> Brano proposto:
Tra queste troviamo suPHP, FCGId (tecnicamente l’evoluzione di FastCGI) e PHP-FPM.

suPHP

suPHP è stato il primo abbozzo per tentare una reale separazione privilegi utenti.

SuPHP altro non è che un modulo per Apache che ci dà la possibilità di presentarci al sistema come un utente differente dal default (www-data, httpd o apache).
Esso funziona solo su Apache e come il precedente mod_php è inutilizzabile su altri webserver.

Tra i suoi vantaggi :

  • Ogni vhost esegue PHP con il proprio user/group
  • I file PHP possono avere permessi 640 (rw-r—–). Ciò è perfetto per i file di configurazione con password e dati sensibili
  • I file e le cartelle create da PHP sono scritte con user/group del proprio vhost.
  • Può essere usato un file php.ini per ogni vhost (configurazioni personalizzate, impostazioni di sicurezza e performance su misura)

L’obiettivo lo raggiunge bene se non fosse a scapito delle prestazioni davvero ridotte.

Esso infatti è circa il 30 – 40% più lento e meno performante del classico mod_php.

Questo succede per le tempistiche bibliche dello spawning di un nuovo processo per ogni richiesta e l’effettuazione di una fork() che rende il tutto davvero ingestibile e inaccettabile sopratutto su siti ad alto traffico o su server che ospitano centinaia o migliaia di siti in virtual hosting.

fcgiD e FastCGI

fcgid invece è una soluzione derivata dal più obsoleto e non mantenuto fastcgi da cui prende comunque l’assonanza nel nome.

FastCGI (aka: mod_fcgid o fcgi) è una variante del CGI (Common Gateway Interface) ad alte prestazioni.

Ha la sicurezza e proprietà nonchè vantaggi di suPHP riguardo alla separazione dei privilegi degli utenti.
Inoltre può essere utilizzato a differenza di mod_php e suPHP anche su webserver diversi da Apache.

La differenza principale con suPHP è che con FastCGI si può risparmiare notevolmente sulle prestazioni della CPU e dare velocità prossime a quella della DSO (mod_php).
Può essere utilizzato anche con un opcode cacher come eAccelerator o APC, che può ulteriormente aiutare velocità il caricamento delle pagine, ma a causa della separazione privilegi dei processi non potrà accedere alla memoria condivisa di cacher come APC, xCACHE, eAccelerator.

> Dati raccolti:
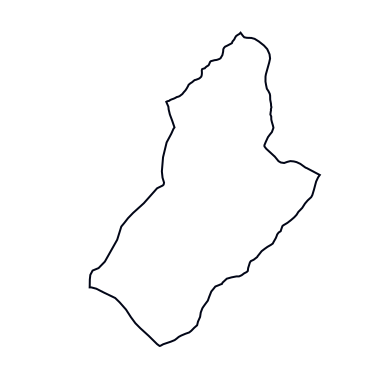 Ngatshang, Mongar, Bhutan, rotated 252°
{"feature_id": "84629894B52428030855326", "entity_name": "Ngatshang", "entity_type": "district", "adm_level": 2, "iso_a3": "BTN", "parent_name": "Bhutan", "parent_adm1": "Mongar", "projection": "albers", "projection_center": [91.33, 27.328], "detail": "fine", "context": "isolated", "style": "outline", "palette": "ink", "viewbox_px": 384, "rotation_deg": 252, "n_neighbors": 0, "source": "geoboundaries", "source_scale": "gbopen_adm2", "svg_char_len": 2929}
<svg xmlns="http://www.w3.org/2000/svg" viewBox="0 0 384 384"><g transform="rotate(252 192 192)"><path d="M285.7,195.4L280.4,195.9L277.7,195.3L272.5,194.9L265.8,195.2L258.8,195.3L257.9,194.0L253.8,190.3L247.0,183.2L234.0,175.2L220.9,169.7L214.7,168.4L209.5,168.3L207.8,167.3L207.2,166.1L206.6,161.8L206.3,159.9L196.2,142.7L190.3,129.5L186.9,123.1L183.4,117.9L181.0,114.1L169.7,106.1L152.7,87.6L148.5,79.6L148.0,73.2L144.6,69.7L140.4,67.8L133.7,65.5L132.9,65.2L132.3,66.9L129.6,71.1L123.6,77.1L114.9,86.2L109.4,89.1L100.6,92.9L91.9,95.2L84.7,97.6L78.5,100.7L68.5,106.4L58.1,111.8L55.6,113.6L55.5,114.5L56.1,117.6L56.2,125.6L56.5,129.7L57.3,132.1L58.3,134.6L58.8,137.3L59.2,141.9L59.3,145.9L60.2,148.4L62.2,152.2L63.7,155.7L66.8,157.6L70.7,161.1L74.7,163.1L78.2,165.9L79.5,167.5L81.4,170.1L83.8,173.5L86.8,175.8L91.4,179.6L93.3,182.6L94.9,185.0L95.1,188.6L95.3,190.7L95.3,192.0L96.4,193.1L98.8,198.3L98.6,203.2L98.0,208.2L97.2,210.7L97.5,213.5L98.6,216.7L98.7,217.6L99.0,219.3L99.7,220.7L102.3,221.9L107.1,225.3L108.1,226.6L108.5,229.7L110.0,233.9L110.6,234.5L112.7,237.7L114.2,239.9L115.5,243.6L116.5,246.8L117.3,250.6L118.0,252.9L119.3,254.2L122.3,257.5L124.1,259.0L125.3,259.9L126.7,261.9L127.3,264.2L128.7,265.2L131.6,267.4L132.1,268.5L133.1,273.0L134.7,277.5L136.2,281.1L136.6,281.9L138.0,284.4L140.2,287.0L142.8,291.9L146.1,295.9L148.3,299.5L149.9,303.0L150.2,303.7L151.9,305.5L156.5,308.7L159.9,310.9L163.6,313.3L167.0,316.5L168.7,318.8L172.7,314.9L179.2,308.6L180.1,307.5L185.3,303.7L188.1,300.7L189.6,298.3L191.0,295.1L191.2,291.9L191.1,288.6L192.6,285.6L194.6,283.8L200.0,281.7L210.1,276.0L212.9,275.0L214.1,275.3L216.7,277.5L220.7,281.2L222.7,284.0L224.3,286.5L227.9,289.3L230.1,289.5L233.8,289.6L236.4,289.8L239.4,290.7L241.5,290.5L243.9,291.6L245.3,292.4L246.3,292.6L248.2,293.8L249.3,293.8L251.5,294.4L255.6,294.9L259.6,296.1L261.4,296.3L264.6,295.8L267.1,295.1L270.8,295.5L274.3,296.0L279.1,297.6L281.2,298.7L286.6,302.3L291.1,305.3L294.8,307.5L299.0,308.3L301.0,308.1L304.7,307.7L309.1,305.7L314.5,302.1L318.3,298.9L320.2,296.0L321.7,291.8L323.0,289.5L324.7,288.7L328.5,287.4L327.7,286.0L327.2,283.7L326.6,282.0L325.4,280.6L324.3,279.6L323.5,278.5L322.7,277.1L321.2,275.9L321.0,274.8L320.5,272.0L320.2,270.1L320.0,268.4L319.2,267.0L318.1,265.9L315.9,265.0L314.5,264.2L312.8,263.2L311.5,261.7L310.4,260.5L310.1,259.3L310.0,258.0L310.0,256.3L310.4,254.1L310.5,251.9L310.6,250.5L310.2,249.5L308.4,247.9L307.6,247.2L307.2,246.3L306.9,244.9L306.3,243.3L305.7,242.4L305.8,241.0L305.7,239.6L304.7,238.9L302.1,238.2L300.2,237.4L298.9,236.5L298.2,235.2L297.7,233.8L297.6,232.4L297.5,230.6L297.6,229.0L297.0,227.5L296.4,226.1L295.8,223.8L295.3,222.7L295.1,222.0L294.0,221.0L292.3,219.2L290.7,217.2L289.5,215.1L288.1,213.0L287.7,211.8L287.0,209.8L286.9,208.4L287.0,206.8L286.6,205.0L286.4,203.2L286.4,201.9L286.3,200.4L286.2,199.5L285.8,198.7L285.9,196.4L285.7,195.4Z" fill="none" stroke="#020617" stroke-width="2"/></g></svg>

> Consegna: Prosegui il brano su suPHP, FCGId e PHP-FPM partendo dalla frase che segue l'ultima riportata.

> Risposta:
Ciò si traduce in un elevato utilizzo della memoria. Questo anche perché invece di creare il processo di PHP ogni volta che viene chiamato, come suPHP, mantiene una sessione persistente aperta in background.

Se vi piace la sicurezza offerta da suPHP e volete avere performance simili a quelle di DSO (ovvero molto veloci) questa è una soluzione da tenere in considerazione sopratutto su versioni di php inferiori alla 5.3

PHP-FPM

A partire da php 5.3 infatti è stata implementata e messo in produzione il gestore PHP-FPM acronimo di FastCGI Process Manager.

PHP-FPM è una implementazionealternativa di PHP FastCGI con alcune funzioni utili per i siti di qualsiasi dimensione e specialmente per i siti e webserver particolarmente carichi.

PHP-FPM è destinato principalmente ai siti web gravati da numerose richieste HTTP. E’ possibile lanciare più pool di processi FastCGI in ascolto su porte separate per soddisfare le esigenze di ambienti virtuali multi-dominio in virtual hosting.

Offre inoltre:

  • Processo di gestione avanzato con possibilità di fare uno stop/start controllato.
  • La possibilità di avviare lavoratori con differenti uid/gid/chroot/ambienti e impostazioni di php.ini diverse (sostituisce safe_mode)
  • Registrazione di stdout e stderr .
  • Riavvio di emergenza in caso di distruzione accidentale della opcode cache
  • Supporto per l’upload accelerato.
  • Supporto per lo “slowlog” che registra le pagine che richiedono troppo tempo per essere completate

È possibile utilizzare PHP-FPM come back-end a qualsiasi server web e non essere più legati ad Apache.
Un altro vantaggio (che ha anche mod_php), è quello di gestire la memoria condivisa e dunque gestire in modo trasparente e indolore sistemi di caching PHP come APC, eAccelerator, xCACHE.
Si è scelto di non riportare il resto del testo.